Thomas est celui qui n’accepte pas d’être trompé, et qui demande une preuve sensible pour croire. Il veut voir et toucher, il veut vérifier si le Christ ressuscité est bien le même que son Maître, Jésus, qui a été crucifié. Le doute qui émerge du cœur de ce disciple n’est pas absolu ni négatif. Thomas remet en question, non pas la vérité de la Résurrection, mais plutôt la crédibilité de l’annonce qu’en ont fait les autres disciples : "Nous avons vu le Seigneur". Il réclame, entre autre, le privilège d’assister, comme tous les autres, à une apparition du Christ mort et ressuscité.

La seconde apparition de Jésus aux disciples réunis, en présence cette fois de Thomas, est une réponse à cette demande de Thomas et, à travers lui, à chacun de nous. C’est le huitième jour que le Christ apparaît aux Onze. Un jour qui est devenu primordial dans l’Eglise : le jour du Seigneur, en lequel la communauté se rassemble pour faire mémoire de la Mort et de la Résurrection. Cela indique que la réponse au doute ne se reçoit qu’au sein de la communauté, et que le doute n’est qu’un chemin qui se vit dans la foi et qui l’alimente.

Au cœur de cette communauté, Jésus sème sa Paix.

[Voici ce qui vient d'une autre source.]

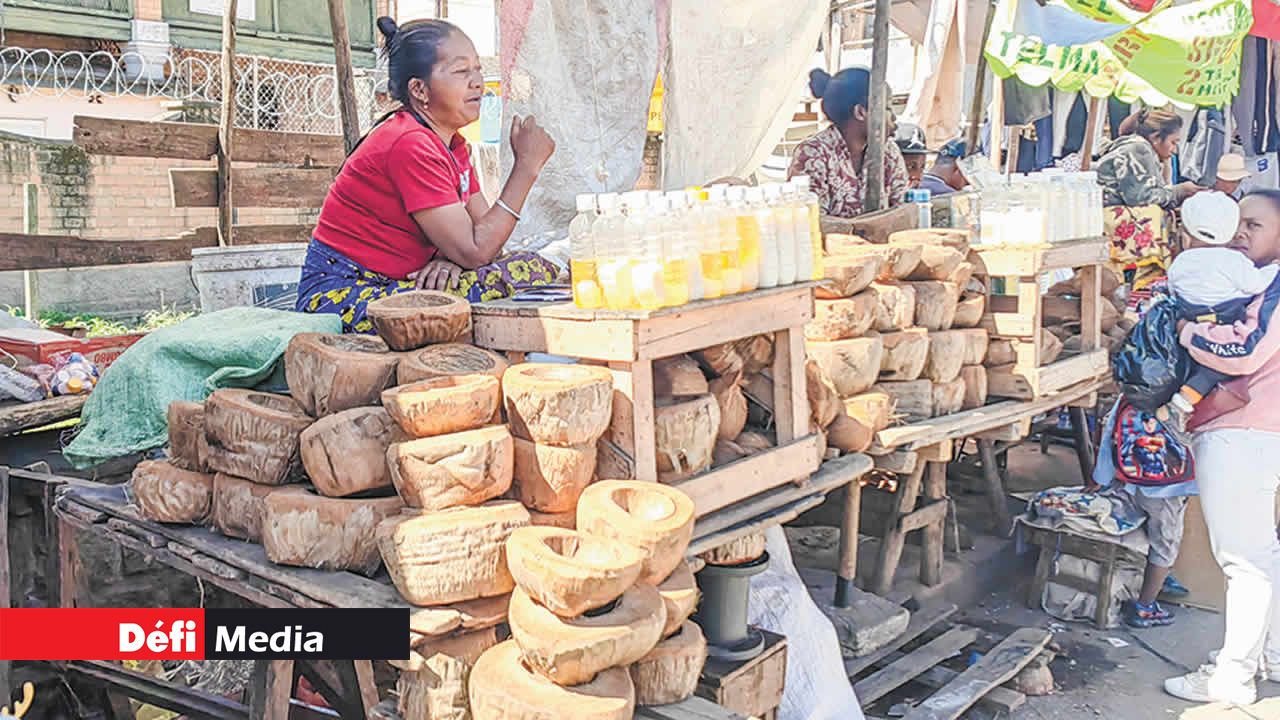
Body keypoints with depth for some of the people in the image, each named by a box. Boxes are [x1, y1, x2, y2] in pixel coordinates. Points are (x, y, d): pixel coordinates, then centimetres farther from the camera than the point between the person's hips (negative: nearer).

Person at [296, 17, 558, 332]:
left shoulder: (452, 144, 11)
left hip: (394, 285, 9)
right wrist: (527, 165, -18)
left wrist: (450, 257, -18)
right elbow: (475, 251, -22)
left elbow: (483, 233, 6)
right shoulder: (410, 145, -20)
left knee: (533, 269, -7)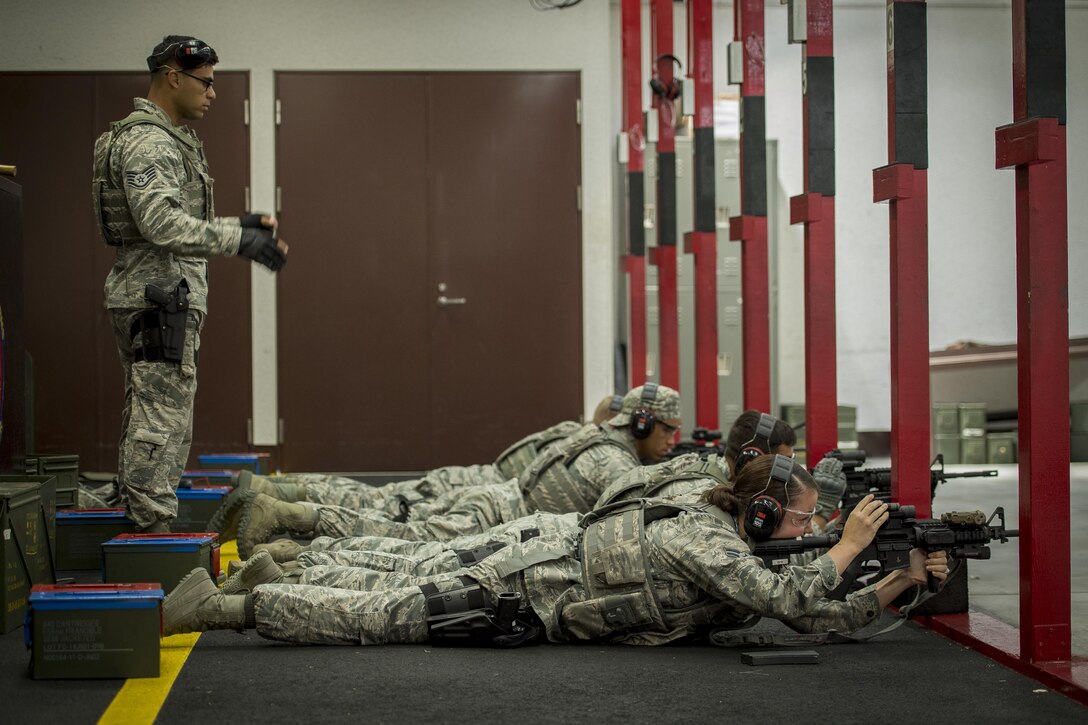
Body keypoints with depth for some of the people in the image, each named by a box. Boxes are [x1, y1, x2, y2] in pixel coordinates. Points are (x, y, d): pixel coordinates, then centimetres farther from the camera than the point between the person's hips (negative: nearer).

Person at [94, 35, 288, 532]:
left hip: (164, 300, 11)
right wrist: (238, 240, -27)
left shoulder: (169, 140, 21)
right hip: (157, 299, -11)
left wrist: (239, 225, 16)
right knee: (161, 422, -10)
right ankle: (154, 533, -9)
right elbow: (161, 222, -26)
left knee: (149, 423, 13)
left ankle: (142, 525, 18)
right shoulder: (147, 141, -14)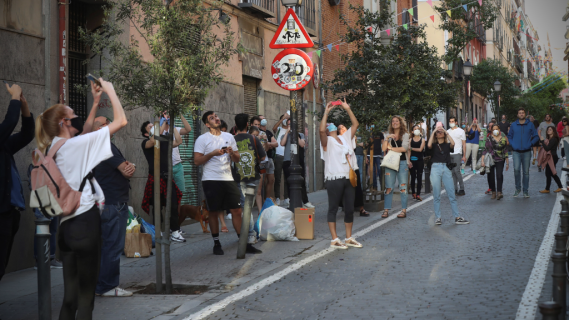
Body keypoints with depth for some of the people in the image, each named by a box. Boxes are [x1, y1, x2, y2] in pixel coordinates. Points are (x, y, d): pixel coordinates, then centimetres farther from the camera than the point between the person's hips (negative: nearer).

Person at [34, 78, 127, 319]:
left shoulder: (52, 148, 9)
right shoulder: (75, 144, -12)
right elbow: (121, 121, -11)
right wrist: (110, 91, 2)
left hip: (65, 224, 8)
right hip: (86, 220, -8)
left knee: (70, 295, 12)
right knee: (86, 294, -1)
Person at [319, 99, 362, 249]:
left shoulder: (345, 138, 16)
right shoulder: (327, 141, -2)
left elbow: (355, 124, 17)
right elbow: (321, 130, -21)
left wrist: (348, 109, 12)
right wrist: (326, 112, -16)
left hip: (349, 179, 6)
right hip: (334, 179, -6)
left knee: (349, 209, 9)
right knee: (333, 209, -1)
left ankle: (349, 238, 18)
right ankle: (334, 240, 1)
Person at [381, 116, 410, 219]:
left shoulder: (405, 135, 4)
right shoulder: (389, 135, 13)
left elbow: (404, 148, -10)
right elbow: (383, 149, 3)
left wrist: (391, 148, -3)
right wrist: (387, 139, -9)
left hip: (402, 163, -3)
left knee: (403, 187, -1)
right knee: (388, 187, 0)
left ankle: (404, 210, 2)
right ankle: (386, 210, 2)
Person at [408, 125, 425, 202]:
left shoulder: (422, 140, 4)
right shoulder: (411, 140, 7)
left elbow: (420, 149, -8)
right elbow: (408, 151, 2)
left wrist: (411, 148, -5)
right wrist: (408, 161, -7)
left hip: (419, 160, -1)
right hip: (412, 160, 1)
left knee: (419, 177, -5)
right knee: (413, 177, 5)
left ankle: (418, 195, -6)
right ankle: (413, 193, 14)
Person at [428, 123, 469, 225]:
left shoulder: (447, 145, 13)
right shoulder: (434, 145, 10)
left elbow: (453, 143, -9)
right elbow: (429, 145, -12)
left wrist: (446, 132, -3)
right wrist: (433, 132, -6)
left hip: (446, 168, 1)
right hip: (435, 168, -1)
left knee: (452, 194, -1)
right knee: (436, 195, 0)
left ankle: (457, 217, 1)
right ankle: (438, 217, 5)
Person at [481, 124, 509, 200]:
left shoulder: (503, 139, 5)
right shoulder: (489, 139, 1)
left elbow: (506, 151, 12)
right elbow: (485, 150, -1)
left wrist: (507, 163, 11)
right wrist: (482, 160, -11)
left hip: (500, 160, 0)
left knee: (499, 175, -17)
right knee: (491, 176, 1)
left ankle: (499, 192, -21)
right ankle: (493, 192, 15)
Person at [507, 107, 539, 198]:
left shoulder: (530, 125, 5)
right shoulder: (513, 125, 7)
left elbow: (536, 136, 8)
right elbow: (509, 136, 16)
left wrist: (530, 144, -6)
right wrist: (513, 145, 1)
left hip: (526, 152, 0)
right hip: (516, 152, 0)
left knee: (526, 172, 4)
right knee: (516, 169, -15)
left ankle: (525, 191, 13)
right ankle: (518, 188, 2)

En même temps, il s’adresse à Thomas en reprenant ses propres paroles. Le Christ exauce le désir du disciple anxieux pour le mener à une foi authentique. Il invite Thomas, et les hommes de tous les siècles, à voir outre la mort, à croire que la vérité de l’amour surpasse toute limite, et que la Résurrection dépasse les preuves et les raisonnements. C’est pourquoi Jésus invite Thomas, non pas tant à toucher, mais plutôt à voir, c’est-à-dire à apercevoir, dans cette réalité illogique qu’est la Résurrection, les traces de la foi en Dieu.

Face à cette expérience, Thomas ne trouve qu’une seule parole à dire : "Mon Seigneur et mon Dieu !". Cette exclamation indique une foi vécue comme relation personnelle et intime.

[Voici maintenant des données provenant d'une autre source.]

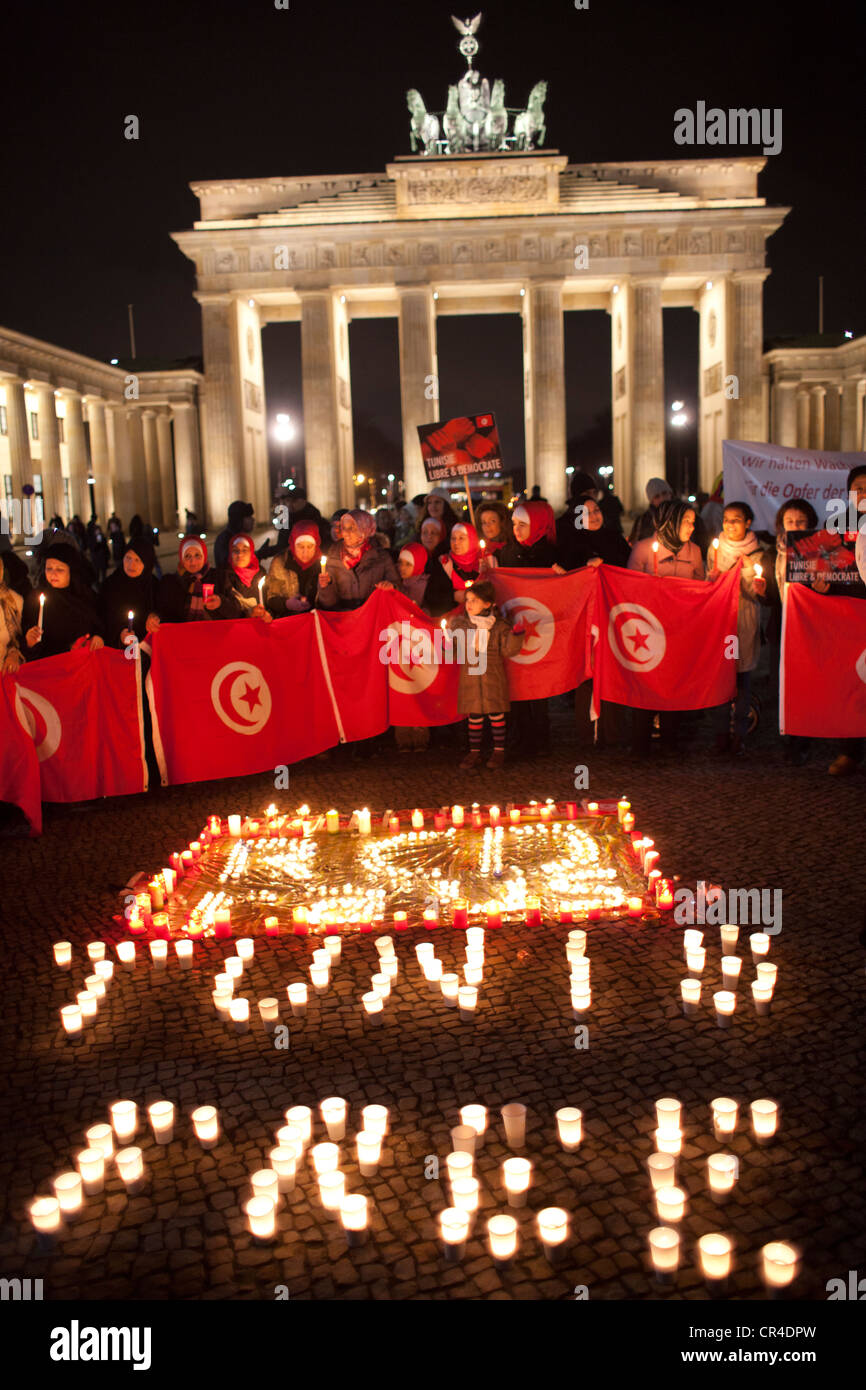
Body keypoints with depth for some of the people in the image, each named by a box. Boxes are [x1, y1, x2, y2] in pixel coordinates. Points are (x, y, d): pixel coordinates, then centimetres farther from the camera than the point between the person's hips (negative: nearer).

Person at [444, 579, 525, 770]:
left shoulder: (499, 625, -5)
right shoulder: (460, 624, 1)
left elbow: (508, 650, -5)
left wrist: (516, 635, -19)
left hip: (493, 677, -2)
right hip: (470, 678, 2)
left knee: (496, 712, 6)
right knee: (474, 715, 7)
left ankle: (499, 750, 19)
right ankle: (474, 751, 16)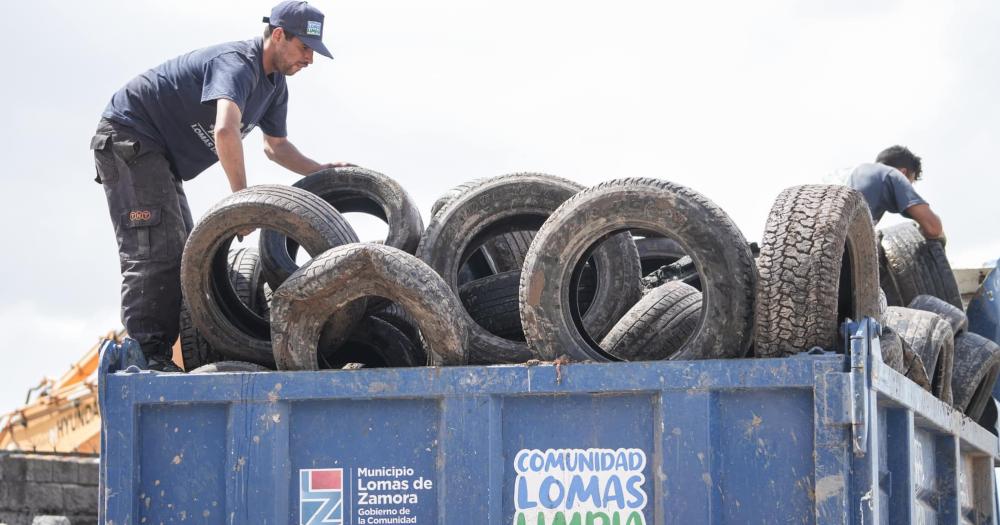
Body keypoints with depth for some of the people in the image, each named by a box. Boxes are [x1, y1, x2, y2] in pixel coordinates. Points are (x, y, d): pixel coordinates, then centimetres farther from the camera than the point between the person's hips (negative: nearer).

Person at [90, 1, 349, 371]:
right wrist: (242, 197, -36)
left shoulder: (274, 84, 8)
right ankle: (145, 354, -23)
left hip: (158, 153, 11)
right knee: (154, 250, -19)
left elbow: (275, 146, 24)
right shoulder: (238, 63, -25)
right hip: (128, 136, -11)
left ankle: (159, 355, 7)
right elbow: (225, 131, -42)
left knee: (180, 255, 9)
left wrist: (321, 172, 9)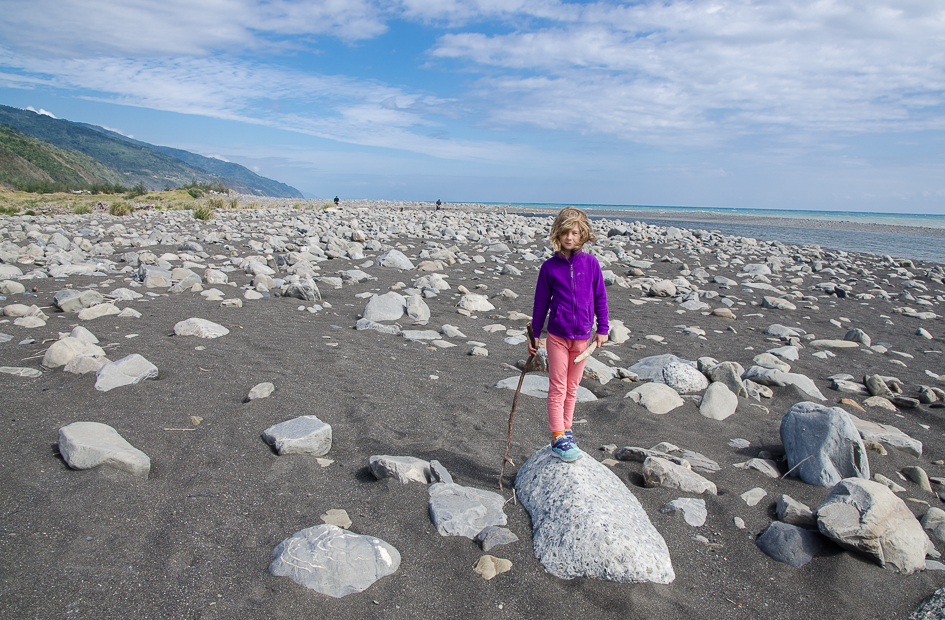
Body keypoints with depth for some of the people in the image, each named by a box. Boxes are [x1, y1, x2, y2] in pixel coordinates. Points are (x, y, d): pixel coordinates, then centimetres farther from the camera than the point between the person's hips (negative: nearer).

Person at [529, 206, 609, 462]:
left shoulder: (591, 263, -2)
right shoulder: (550, 266, -5)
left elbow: (600, 297, 6)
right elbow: (541, 302, 3)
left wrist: (603, 328, 4)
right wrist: (534, 334, 7)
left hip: (582, 336, 2)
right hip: (557, 335, -2)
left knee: (572, 388, 14)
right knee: (557, 388, -1)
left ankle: (566, 430, 28)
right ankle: (558, 439, 2)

Cette rencontre s’achève avec une nouvelle béatitude : "Heureux ceux qui n’ont pas vu et qui ont cru". Jésus met en relief le privilège des croyants d’aujourd’hui, en parallèle avec celui des disciples. Tandis que ceux-là ont eu le privilège de ‘‘voir et croire’’, le nôtre est de croire sans avoir pour autant assisté aux apparitions du Christ.

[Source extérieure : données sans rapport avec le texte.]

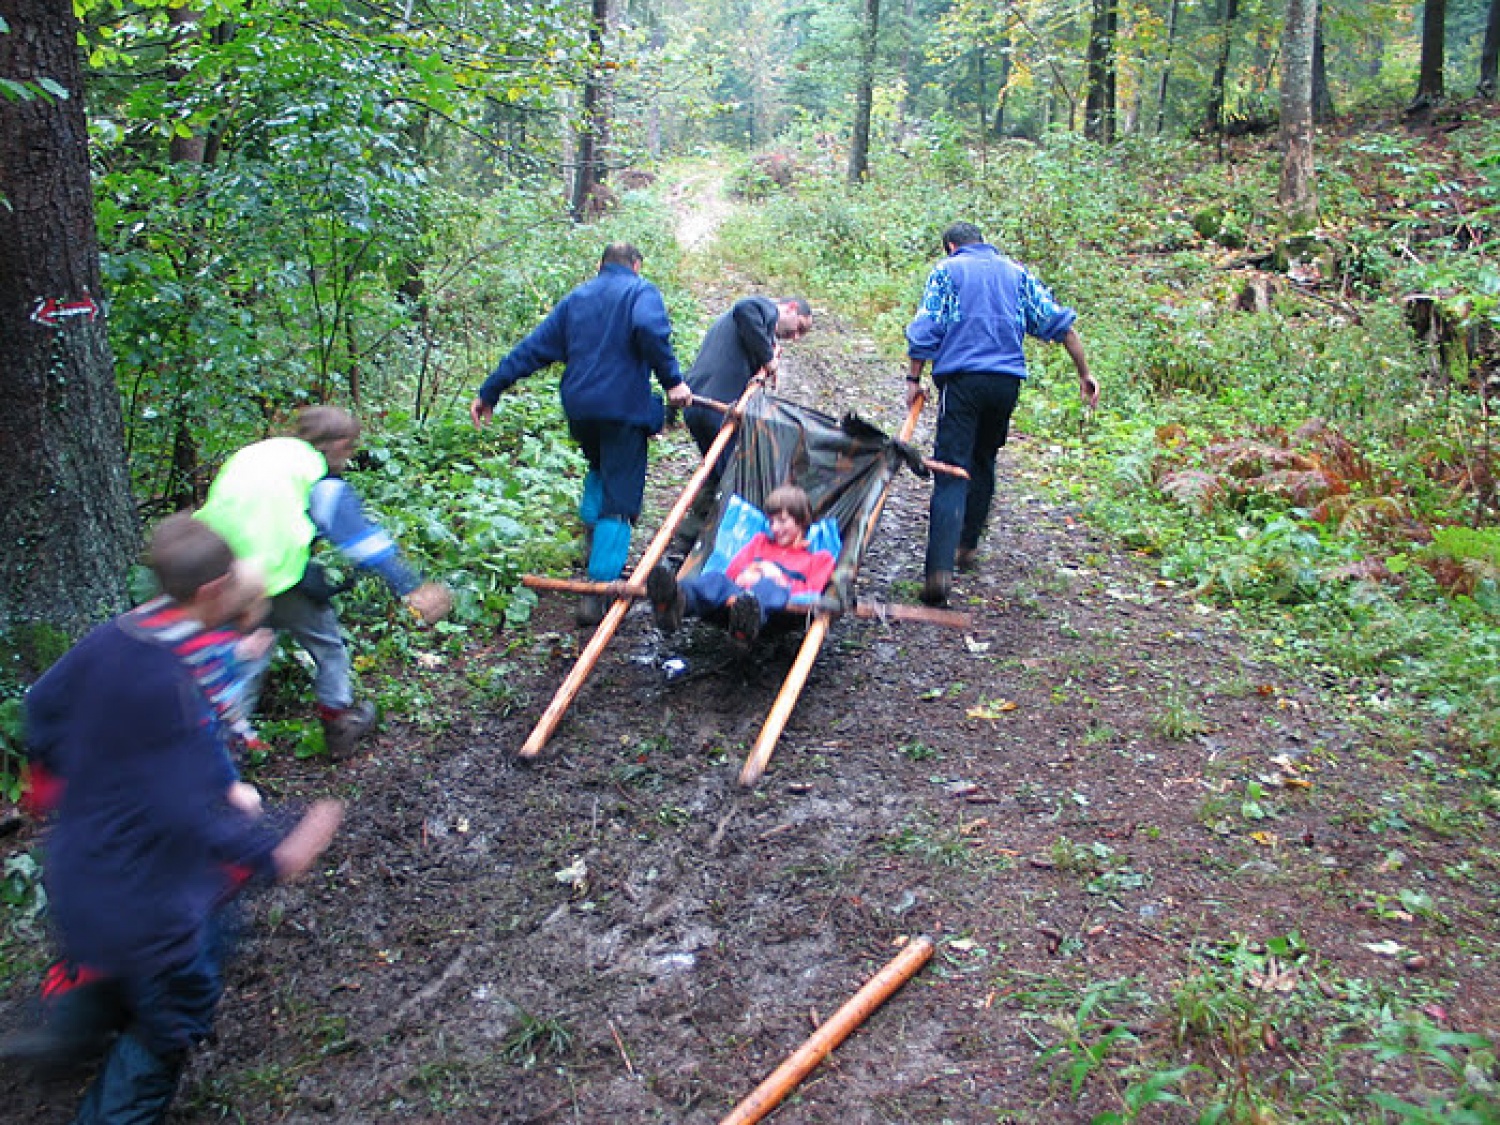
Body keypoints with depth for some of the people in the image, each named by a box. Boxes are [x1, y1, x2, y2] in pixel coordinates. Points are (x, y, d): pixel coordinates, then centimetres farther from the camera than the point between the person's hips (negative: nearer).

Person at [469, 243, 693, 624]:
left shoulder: (576, 299, 19)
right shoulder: (640, 291, 5)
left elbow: (532, 348, 15)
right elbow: (649, 329, -19)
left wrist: (490, 391, 17)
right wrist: (672, 380, -18)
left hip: (579, 407, 5)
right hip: (624, 407, -5)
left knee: (600, 469, 35)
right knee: (619, 501, -2)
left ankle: (591, 533, 25)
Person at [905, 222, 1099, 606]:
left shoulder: (946, 270, 8)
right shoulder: (1015, 272, 18)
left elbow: (924, 330, -3)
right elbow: (1058, 322, 13)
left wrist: (914, 378, 4)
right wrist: (1084, 373, 16)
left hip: (961, 377, -4)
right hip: (1007, 380, 4)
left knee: (951, 472, -10)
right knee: (983, 462, 22)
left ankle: (940, 569, -24)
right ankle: (967, 545, 30)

C’est pourquoi la béatitude n’est pas tant un reproche aux disciples ou à Thomas, qu’une invitation à recevoir notre foi à partir du témoignage des apôtres. En effet, l’évangéliste nous raconte, dans le récit précédent, l’expérience de ‘‘l’autre disciple’’, Jean, devant le tombeau vide, les linges et le suaire : "Il vit et il crut", sans avoir encore vu le Christ ressuscité. C’est Jean qui réalise en premier la béatitude de croire sans voir. Les deux façons de ‘‘voir’’ de Jean et de Thomas sont en fait complémentaires : tous les deux ont transmis aux futurs croyants la Bonne Nouvelle du Christ ressuscité. Jean et Thomas sont donc deux icônes qui nous montrent deux itinéraire pour arriver à ‘‘croire’’ en Jésus-Christ et à l’acclamer comme "mon Seigneur et mon Dieu".